- **Extracted entries**
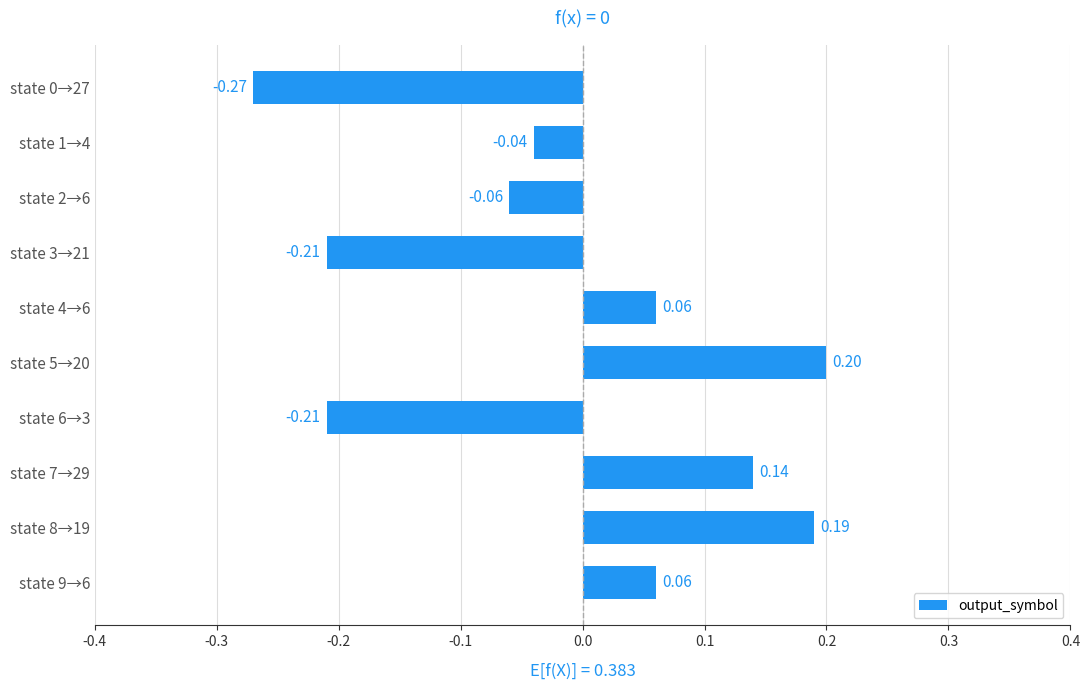

What is the sum of the values at state 3→21 and state 6→3?

-0.4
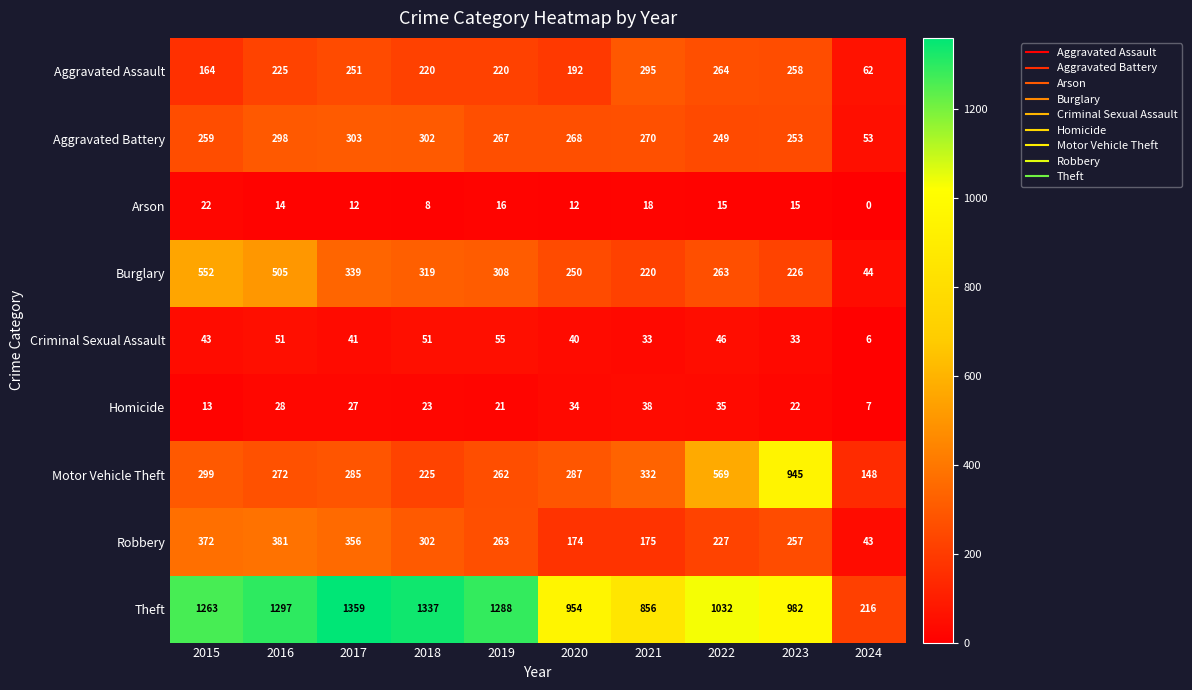

Where does the Arson series first go above 15?

2015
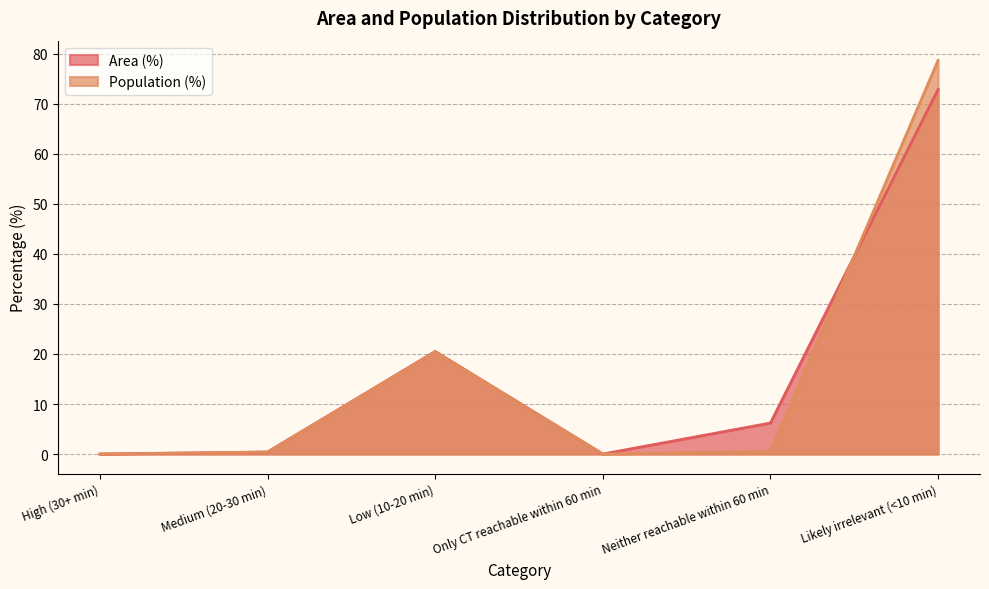

How many lines are shown in the chart?

2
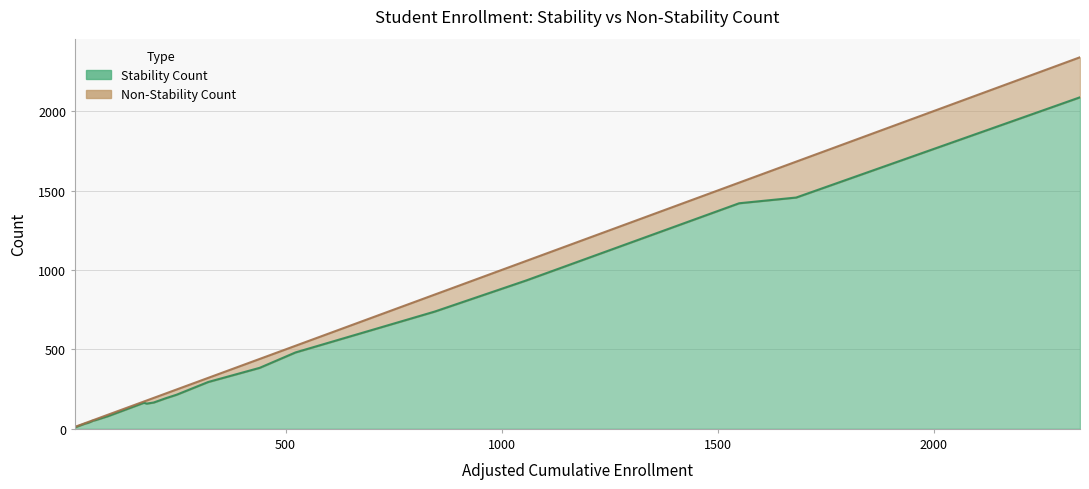

True or false: Stability Count has a value of 80 at Ducor Union Elementary.

True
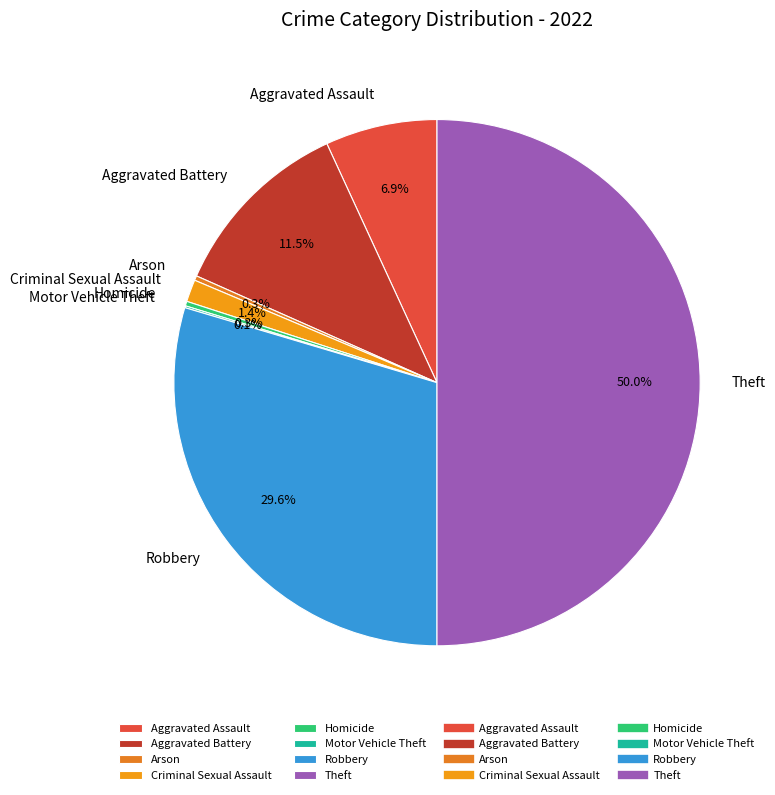

Which slice is the largest?

Theft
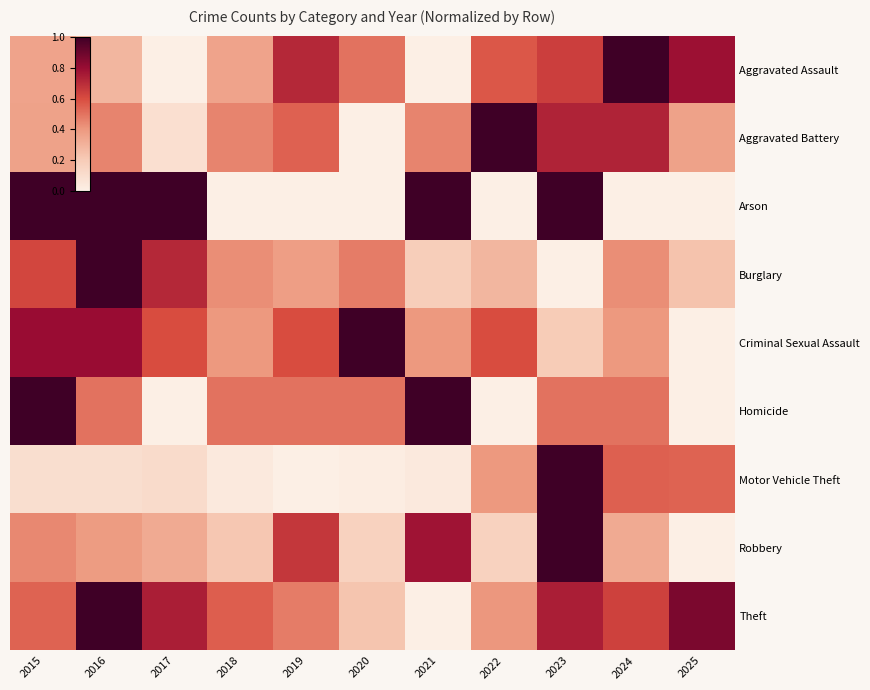

Which has a higher value, 2025 or 2021?

2025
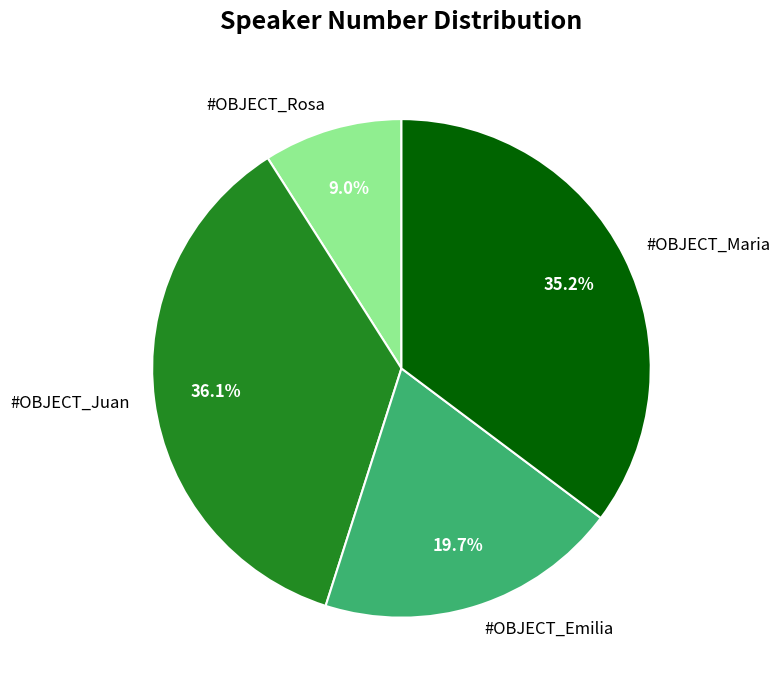

To the nearest percent, what portion does #OBJECT_Emilia represent?

20%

- **How to complete this task**
Count the lines in the items above that contain the word "does", and reply with only that number.

- **Your response**
2